It seems as if a lot of people are upset at Obama for this passage from his Cairo speech:
Palestinians must abandon violence. Resistance through violence and killing is wrong and does not succeed. For centuries, black people in America suffered the lash of the whip as slaves and the humiliation of segregation. But it was not violence that won full and equal rights. It was a peaceful and determined insistence upon the ideals at the center of America's founding. This same story can be told by people from South Africa to South Asia; from Eastern Europe to Indonesia. It's a story with a simple truth: that violence is a dead end. It is a sign of neither courage nor power to shoot rockets at sleeping children, or to blow up old women on a bus. That is not how moral authority is claimed; that is how it is surrendered.

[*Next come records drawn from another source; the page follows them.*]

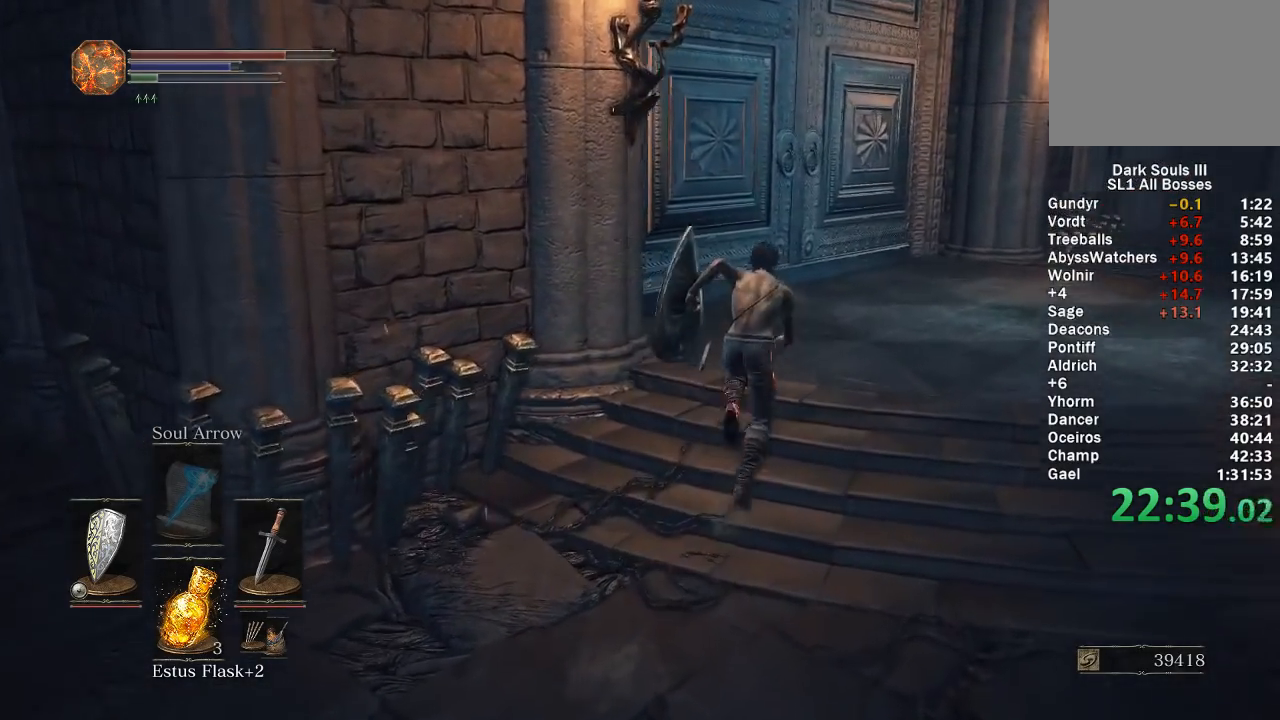
{"buttons": ["B"], "left_stick": "up-right", "right_stick": "down-left", "button_events": []}
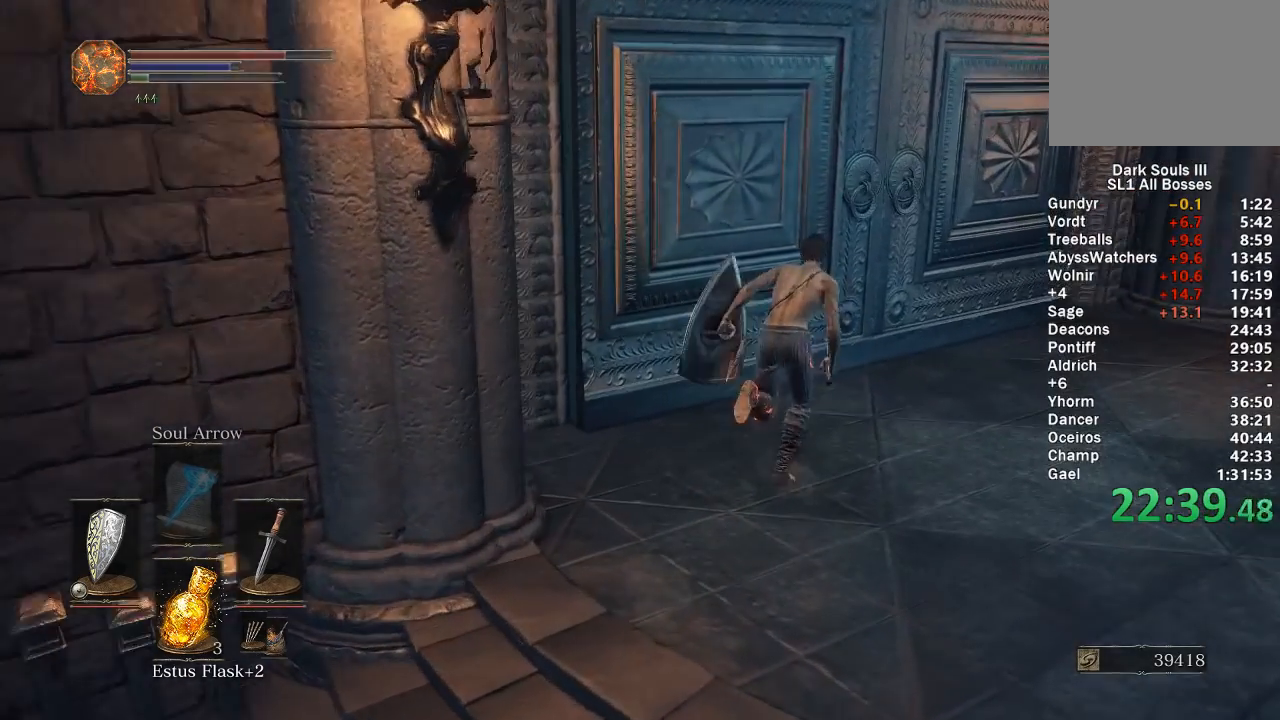
{"buttons": [], "left_stick": "center", "right_stick": "center", "button_events": [[283, "B", "up"], [400, "A", "down"], [467, "A", "up"]]}
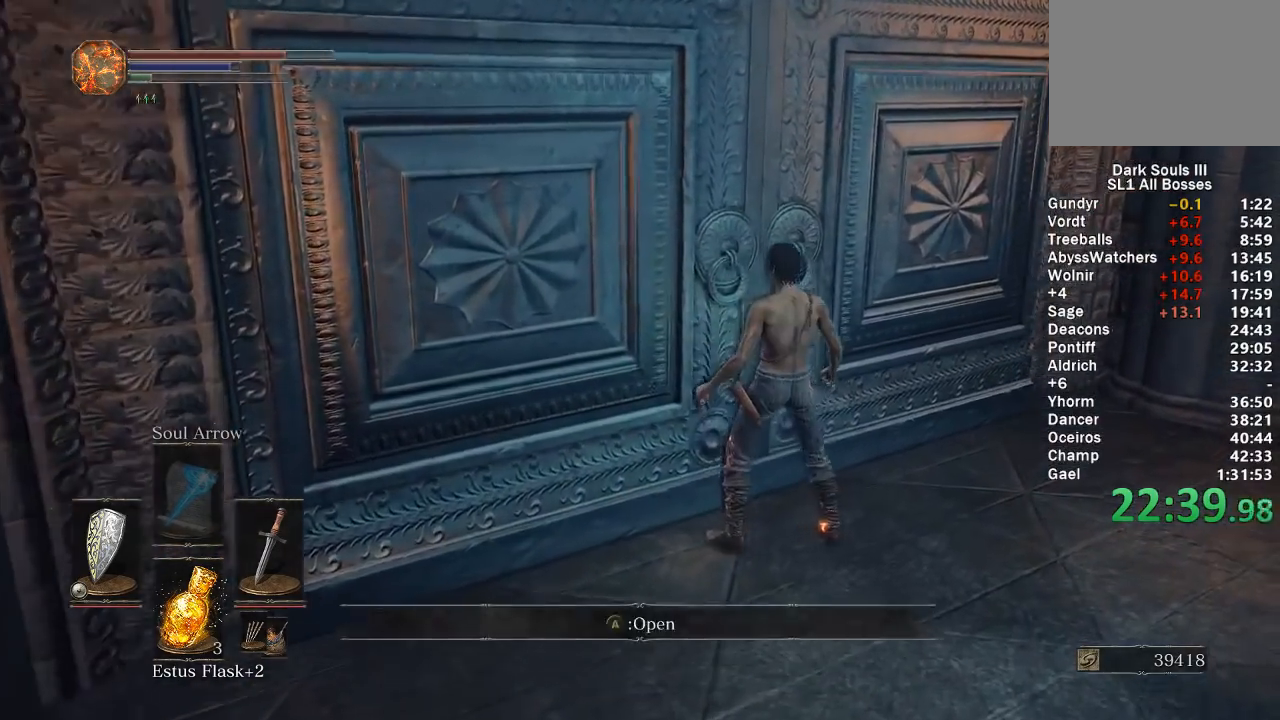
{"buttons": ["DPAD_LEFT"], "left_stick": "center", "right_stick": "center", "button_events": [[33, "START", "down"], [117, "START", "up"], [150, "DPAD_LEFT", "down"], [250, "A", "down"], [250, "DPAD_LEFT", "up"], [333, "A", "up"], [333, "L1", "down"], [417, "A", "down"], [417, "L1", "up"], [483, "A", "up"], [483, "DPAD_LEFT", "down"]]}
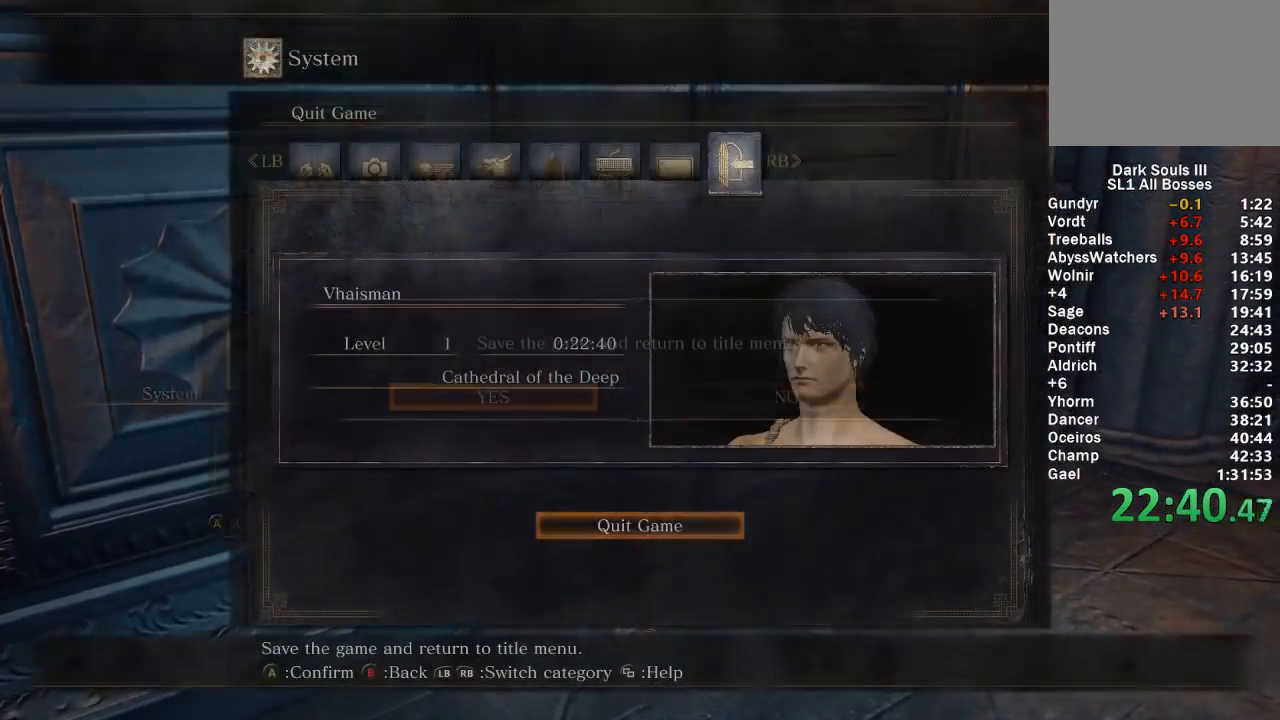
{"buttons": ["A"], "left_stick": "center", "right_stick": "center", "button_events": [[50, "A", "down"], [67, "DPAD_LEFT", "up"], [133, "A", "up"], [200, "A", "down"], [283, "A", "up"], [350, "A", "down"], [417, "A", "up"], [483, "A", "down"]]}
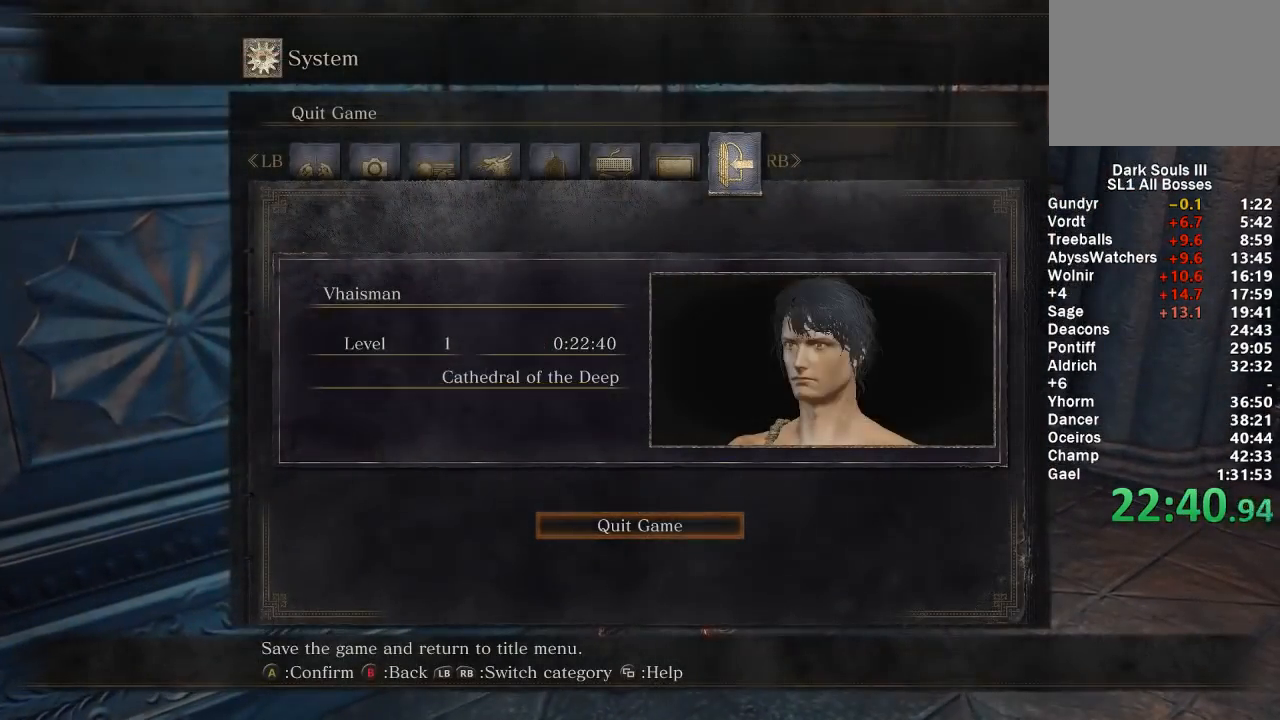
{"buttons": [], "left_stick": "center", "right_stick": "center", "button_events": [[50, "A", "up"], [117, "A", "down"], [217, "A", "up"]]}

The complaint--which everyone from Josh Gerstein to David Frum to Gateway Pundit makes--is that Obama was analogizing the plight of the Palestinians to the plight of blacks in the U.S. during slavery and Jim Crow and blacks in South Africa during apartheid. And if that was the only purpose of Obama's analogy, I could see the reason for these complaints. But it should be obvious from the above paragraph that the purpose of Obama's analogy is to explicitly criticize Palestinians for their acts of terrorism and to encourage them to choose another path--the path of nonviolence taken by Gandhi and Martin Luther King. That seems like a laudable--and uncontroversial--point to make. It's one that, not so long ago, even the Weekly Standard supported.